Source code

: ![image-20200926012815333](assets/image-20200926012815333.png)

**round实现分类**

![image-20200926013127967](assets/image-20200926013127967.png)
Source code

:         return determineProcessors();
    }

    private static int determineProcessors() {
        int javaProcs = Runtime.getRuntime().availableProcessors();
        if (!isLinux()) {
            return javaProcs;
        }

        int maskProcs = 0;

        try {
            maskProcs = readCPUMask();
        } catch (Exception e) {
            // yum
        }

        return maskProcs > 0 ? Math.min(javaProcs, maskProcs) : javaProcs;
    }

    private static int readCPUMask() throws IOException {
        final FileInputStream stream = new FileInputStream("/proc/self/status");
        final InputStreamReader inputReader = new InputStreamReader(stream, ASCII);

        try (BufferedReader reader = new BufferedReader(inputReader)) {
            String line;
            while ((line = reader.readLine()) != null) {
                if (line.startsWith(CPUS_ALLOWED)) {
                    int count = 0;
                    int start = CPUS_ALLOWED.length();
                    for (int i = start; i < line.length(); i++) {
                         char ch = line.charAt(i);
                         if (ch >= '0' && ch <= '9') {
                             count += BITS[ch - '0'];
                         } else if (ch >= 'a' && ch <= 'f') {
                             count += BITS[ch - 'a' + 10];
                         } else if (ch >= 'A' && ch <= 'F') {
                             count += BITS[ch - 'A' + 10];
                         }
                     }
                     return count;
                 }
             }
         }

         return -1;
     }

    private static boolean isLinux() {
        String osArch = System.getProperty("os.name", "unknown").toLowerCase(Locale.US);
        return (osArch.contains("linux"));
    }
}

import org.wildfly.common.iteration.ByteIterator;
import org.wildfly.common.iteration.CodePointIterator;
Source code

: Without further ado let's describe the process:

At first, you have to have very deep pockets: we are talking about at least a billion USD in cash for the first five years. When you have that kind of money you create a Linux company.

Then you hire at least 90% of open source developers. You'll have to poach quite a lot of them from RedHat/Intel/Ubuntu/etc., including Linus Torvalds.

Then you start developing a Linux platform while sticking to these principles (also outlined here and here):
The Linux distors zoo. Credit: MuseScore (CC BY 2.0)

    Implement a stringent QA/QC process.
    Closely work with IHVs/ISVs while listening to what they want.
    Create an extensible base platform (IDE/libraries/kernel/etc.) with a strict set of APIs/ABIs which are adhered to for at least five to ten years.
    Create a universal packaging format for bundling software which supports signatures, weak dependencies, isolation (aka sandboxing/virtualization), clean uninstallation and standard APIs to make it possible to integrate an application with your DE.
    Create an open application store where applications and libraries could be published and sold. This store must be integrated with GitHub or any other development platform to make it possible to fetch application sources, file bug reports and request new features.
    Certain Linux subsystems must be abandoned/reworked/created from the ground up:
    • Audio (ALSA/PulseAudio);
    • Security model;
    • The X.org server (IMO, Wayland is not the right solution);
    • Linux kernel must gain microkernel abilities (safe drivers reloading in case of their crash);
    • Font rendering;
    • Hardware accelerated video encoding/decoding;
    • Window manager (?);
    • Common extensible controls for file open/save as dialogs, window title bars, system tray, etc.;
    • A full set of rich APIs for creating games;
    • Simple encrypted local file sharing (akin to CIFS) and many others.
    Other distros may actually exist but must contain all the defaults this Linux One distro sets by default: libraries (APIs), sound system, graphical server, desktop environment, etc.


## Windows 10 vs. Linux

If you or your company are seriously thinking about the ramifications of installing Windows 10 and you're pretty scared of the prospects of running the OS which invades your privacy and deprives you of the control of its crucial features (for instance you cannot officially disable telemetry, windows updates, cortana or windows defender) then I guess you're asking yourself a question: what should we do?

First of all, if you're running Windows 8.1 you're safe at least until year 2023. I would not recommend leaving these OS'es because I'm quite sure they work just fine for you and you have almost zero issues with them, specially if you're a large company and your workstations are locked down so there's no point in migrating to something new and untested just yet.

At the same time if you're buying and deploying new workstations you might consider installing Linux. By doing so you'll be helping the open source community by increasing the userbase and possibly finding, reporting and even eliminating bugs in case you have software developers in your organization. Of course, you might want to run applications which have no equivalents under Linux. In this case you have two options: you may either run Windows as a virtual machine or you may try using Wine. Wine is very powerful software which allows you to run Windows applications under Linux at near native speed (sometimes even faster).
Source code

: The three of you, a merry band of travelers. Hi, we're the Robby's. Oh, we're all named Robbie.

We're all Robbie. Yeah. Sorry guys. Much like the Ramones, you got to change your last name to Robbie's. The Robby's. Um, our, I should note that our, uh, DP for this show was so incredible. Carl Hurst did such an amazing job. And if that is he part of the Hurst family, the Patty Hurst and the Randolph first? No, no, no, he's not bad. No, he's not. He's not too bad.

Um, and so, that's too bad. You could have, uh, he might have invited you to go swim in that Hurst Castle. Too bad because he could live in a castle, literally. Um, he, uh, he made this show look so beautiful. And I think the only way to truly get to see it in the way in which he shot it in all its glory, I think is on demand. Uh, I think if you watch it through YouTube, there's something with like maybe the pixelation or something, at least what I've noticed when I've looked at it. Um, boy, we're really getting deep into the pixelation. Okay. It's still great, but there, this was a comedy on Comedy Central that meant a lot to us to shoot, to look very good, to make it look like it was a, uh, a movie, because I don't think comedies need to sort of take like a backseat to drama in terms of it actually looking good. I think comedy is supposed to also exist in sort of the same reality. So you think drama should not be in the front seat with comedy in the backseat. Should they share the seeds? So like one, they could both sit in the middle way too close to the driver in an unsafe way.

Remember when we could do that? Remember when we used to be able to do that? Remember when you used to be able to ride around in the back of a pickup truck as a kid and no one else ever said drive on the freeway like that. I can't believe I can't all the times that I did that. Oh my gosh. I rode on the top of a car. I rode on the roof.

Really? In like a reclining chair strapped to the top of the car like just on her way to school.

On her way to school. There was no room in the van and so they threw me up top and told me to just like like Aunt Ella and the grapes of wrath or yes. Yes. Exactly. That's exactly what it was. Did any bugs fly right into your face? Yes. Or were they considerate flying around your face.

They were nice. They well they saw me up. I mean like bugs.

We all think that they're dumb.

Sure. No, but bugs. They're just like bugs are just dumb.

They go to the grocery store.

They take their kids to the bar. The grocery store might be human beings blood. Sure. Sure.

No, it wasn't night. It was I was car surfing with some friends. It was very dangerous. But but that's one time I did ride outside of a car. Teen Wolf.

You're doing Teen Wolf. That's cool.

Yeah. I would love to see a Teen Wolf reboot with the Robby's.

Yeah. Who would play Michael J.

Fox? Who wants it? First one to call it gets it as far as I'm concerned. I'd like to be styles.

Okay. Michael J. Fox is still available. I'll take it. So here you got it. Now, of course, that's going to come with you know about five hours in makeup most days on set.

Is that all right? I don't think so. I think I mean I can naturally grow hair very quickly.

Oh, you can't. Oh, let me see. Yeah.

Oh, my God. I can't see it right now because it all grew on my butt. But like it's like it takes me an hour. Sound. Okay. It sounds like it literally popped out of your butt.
================================
__WORK ITEM__: Return every line of the data above in which "BITS" appears.

__EXPECTED ANSWER__:
                             count += BITS[ch - '0'];
                             count += BITS[ch - 'a' + 10];
                             count += BITS[ch - 'A' + 10];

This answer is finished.